--- Start of DOCUMENT ---

I have always wondered what has fascinated me about road trips, and each time I get into a little introspection, there are different answers to the same question. I have already given a detailed explanation of my journey to Rajasthan along Pushkar, Ajmer and Jaipur… but I had left the Jaisalmer part of my journey off for a little while, because there are so many several elements to it that I wasn’t sure where would I need to begin with.
My journey to Jaisalmer was rather tumultuous and winding in the least to say. It began late in the night from Pushkar, on a rickety ‘luxury bus’ … I remember the night vividly as the desert winds were biting cold and I was cursing myself for the nth time for not taking my warm clothes along! Fortunately I had two Israeli backpackers along with me for company; they definitely helped me take my mind off the biting cold.
Conversations and piping hot masala chai kept me going me for a while, till the brash horn of the ‘luxury bus’ driving cut through the silence of the cold desert night… strapping on my rucksack, I got on to the rickety and shaky bus. Here is the thing about bus rides, I simply love them, especially when I get the window seat… I love gazing out of the window and watch the world buzz past me…. This time on I got the window seat… but the window was shut and surprisingly I liked it that way! Unfortunately this window had a small opening through which the cold air kept coming in… the night passed in with people filling the bus to its seams. There hardly was any space, people were lying down on the floor of the bus for the night… the journey went on and so did the night.
The morning came with the rays of the sun trickling in through the small opening of the window, bright and shiny… and yet cold. We stopped at Pokhran, a village of the Jaisalmer district… the village is infamously known for being the site of the nuclear test. I would like to associate Pokhran as the land of five mirages… While I was set to head to Jaisalmer soon, I decided to spend the day at Pokhran, on checking with the driver I knew that there would be buses to Jaisalmer every hour or so.

--- End of DOCUMENT ---
--- Start of RECORD EXCERPTS ---

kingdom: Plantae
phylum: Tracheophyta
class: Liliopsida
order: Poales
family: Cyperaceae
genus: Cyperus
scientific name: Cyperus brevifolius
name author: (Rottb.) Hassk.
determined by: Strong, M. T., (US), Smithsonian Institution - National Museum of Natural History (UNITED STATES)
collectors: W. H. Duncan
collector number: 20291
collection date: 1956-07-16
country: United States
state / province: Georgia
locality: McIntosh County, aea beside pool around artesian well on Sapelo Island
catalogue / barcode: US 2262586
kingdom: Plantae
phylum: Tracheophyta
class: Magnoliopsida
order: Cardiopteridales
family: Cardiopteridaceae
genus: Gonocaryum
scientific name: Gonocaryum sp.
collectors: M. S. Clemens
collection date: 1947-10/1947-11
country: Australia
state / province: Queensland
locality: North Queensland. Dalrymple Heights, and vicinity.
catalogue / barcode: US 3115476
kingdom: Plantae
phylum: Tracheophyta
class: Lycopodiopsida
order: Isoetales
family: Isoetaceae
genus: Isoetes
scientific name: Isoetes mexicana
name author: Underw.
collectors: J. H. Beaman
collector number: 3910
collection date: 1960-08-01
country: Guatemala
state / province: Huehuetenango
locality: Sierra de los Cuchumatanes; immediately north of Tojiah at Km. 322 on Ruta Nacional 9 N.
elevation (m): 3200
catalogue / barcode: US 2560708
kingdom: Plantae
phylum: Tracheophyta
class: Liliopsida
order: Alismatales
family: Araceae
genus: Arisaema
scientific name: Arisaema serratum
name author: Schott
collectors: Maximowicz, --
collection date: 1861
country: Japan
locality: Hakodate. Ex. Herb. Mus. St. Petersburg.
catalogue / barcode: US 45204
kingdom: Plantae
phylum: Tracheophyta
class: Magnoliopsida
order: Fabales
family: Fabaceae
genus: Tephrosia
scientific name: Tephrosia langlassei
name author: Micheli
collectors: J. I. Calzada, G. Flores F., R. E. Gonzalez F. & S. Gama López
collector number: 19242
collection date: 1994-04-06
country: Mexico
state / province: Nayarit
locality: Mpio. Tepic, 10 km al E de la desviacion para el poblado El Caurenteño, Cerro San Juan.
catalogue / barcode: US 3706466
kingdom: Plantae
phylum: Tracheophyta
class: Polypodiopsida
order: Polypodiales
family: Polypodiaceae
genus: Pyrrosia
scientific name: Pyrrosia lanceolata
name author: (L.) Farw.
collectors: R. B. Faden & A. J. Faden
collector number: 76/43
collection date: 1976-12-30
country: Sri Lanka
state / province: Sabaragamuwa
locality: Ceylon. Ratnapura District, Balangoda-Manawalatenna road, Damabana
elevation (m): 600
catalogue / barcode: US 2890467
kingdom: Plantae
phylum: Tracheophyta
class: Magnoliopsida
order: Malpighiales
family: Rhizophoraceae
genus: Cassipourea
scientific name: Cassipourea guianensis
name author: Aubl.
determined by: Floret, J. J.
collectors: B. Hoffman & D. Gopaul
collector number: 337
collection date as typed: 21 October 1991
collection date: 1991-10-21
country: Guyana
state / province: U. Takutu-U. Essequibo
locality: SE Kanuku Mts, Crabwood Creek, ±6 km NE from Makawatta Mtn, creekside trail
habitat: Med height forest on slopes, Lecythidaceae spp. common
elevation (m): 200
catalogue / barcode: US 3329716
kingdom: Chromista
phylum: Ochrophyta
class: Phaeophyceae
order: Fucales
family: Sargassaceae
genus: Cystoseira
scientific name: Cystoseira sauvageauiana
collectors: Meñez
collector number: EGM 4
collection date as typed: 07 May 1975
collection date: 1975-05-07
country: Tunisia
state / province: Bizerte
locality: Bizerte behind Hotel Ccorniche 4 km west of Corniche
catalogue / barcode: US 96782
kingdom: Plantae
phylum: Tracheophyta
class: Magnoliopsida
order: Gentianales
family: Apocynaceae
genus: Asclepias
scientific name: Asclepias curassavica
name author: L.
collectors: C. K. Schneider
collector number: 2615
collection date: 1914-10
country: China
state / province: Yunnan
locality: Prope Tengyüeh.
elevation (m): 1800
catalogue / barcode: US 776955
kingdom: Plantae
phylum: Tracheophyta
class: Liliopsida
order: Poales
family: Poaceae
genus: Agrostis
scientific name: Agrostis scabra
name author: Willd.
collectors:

--- End of RECORD EXCERPTS ---

**EXERCISE TASK 1**.
In the road-trip account above, list every place name in the order each first appears.
**EXERCISE TASK 2**.
Continue the road-trip account from the end of its last sentence.

**WRITTEN ANSWER 1**.
Rajasthan, Pushkar, Ajmer, Jaipur, Jaisalmer, Pokhran

**WRITTEN ANSWER 2**.
Surrounded by sand, rock and 5 salt ranges, the stark and raw landscape of Pokhran truly mesmerized me. The rugged and earthy peaks of Aravalli ranges and the sandy moulds of the Thar Desert can be a truly captivating scenery. Short shrubs and sandy terrain, there is a beauty in the desert that cannot be described in words. My half a day in Pokhran was possibly my first solo trip to an Indian village after almost 10 years… and there isn’t much that has changed in villages.
There is this warmth and friendliness in the people that simply cannot be duplicated at any cost or circumstances, nor can it be found in any of the cities or towns. Sipping chai with villagers and enjoying the sun rise over the horizon. I silently watched the sun steadily rise up through the horizon and fill the quarters with golden light… for the first time in my life I had begun my breakfast with chai, hot jalebis and samosas! Till now I had only seen women carry pots of water on their head in movies, today I caught it all live… it seemed to be a day of many firsts.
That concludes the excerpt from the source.